A série “Maid” (Criada), recém lançada pela Netflix, é sobretudo sobre violência doméstica e suas consequências. O que intriga na trama, no entanto, é que a agressão ocorrida não é física, mas sim psicológica. A protagonista Alex, interpretada por Margaret Qualley, nunca levou um tapa do companheiro Sean (Nick Robinson).
O fato leva quase todos, até mesmo sua mãe, a doidona Paula, em interpretação inesquecível de Andie MacDowell, a se voltarem contra ela quando decide abandonar a casa no meio da noite levando a filha. “Ele é um cara legal, um bom pai, nunca te bateu” etc.
Como tudo o que está ruim pode piorar ainda mais, o ex-companheiro, com histórico de drogas e álcool, resolve requerer a paternidade da filha Maddy, interpretada por Rylea Neaeh Whittet.

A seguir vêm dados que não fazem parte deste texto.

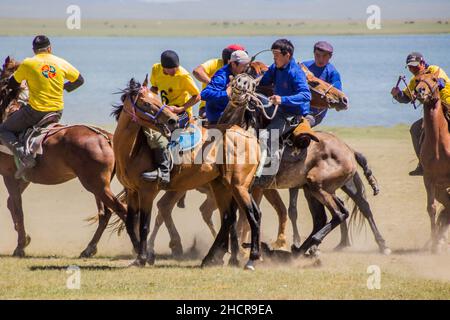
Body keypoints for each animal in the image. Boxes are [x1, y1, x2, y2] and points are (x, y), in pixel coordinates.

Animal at [0, 56, 134, 258]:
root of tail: (106, 137)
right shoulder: (22, 178)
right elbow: (12, 205)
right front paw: (26, 239)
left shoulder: (8, 176)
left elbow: (17, 208)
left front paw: (20, 245)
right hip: (99, 186)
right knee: (105, 214)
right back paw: (89, 248)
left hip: (96, 184)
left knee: (120, 210)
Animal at [110, 77, 262, 270]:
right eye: (146, 103)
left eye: (157, 100)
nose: (172, 120)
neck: (133, 150)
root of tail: (252, 139)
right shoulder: (132, 191)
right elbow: (131, 224)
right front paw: (141, 255)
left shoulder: (147, 191)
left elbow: (144, 225)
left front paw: (143, 257)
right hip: (221, 187)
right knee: (228, 218)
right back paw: (208, 258)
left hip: (238, 187)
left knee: (252, 216)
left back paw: (250, 259)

O mundo desaba. E Alex, sem residência fixa, emprego e nem formação alguma se vê obrigada a trabalhar como faxineira em uma empresa que a explora de todas as maneiras. É responsável até mesmo pela compra dos produtos de limpeza.
Ao mesmo tempo, se vê enrolada em um mundo em que mal consegue entender todo a linguagem jurídica – o juridiquês – que a cerca. E é aí, a rês do chão, sem perspectiva alguma de uma vida decente e normal ao lado da filha, que começa a sua decolagem lenta e acidentada.
Alex está só, quase que completamente só. Ao seu lado tem apenas o amor incondicional pela pequena Maddy e a sororidade de outras companheiras em situação semelhante ou pior que a dela, que encontra em um abrigo para mulheres agredidas. A partir de então, a sua história se desdobra na de inúmeras, milhares, milhões de outras mulheres humilhadas, agredidas e abandonadas à própria sorte com seus filhos.
A história de Alex é adaptada do livro “Superação: Trabalho Duro, Salário Baixo e o Dever de Uma Mãe Solo”, de Stephanie Land. É, portanto, baseada em um fato real. Na verdade, é baseada em milhões de fatos reais.
De acordo com números da NCADV - National Coalition Against Domestic Violence (Coalisão Nacional Contra a Violência Doméstica), 10 milhões de adultos nos EUA sofrem violência doméstica anualmente, uma média aproximada de 20 casos a cada minuto. Já no Brasil, apenas em 2020, o serviço de denúncias 190 recebeu uma média de uma ligação por minuto com denúncias de violência doméstica, um aumento de 16,3% em relação a 2019, de acordo com o Anuário Brasileiro de Segurança Pública.
Longe de cair no melodrama, “Maid” se mantém firme do início ao fim no intuito de alertar o espectador para o problema sem deixar em momento algum de apontar saídas, que são duras, muitas vezes quase insuportáveis, mas sempre imprescindíveis.
Margaret Qualley está irretocável no papel de Alex e consegue manter a dignidade de sua personagem até mesmo, e principalmente, quando está literalmente atolada em fezes e sujeira por todos os lados.
Por tudo o que representa – e pela obra em si – “Maid” é digna de atenção e muitos prêmios.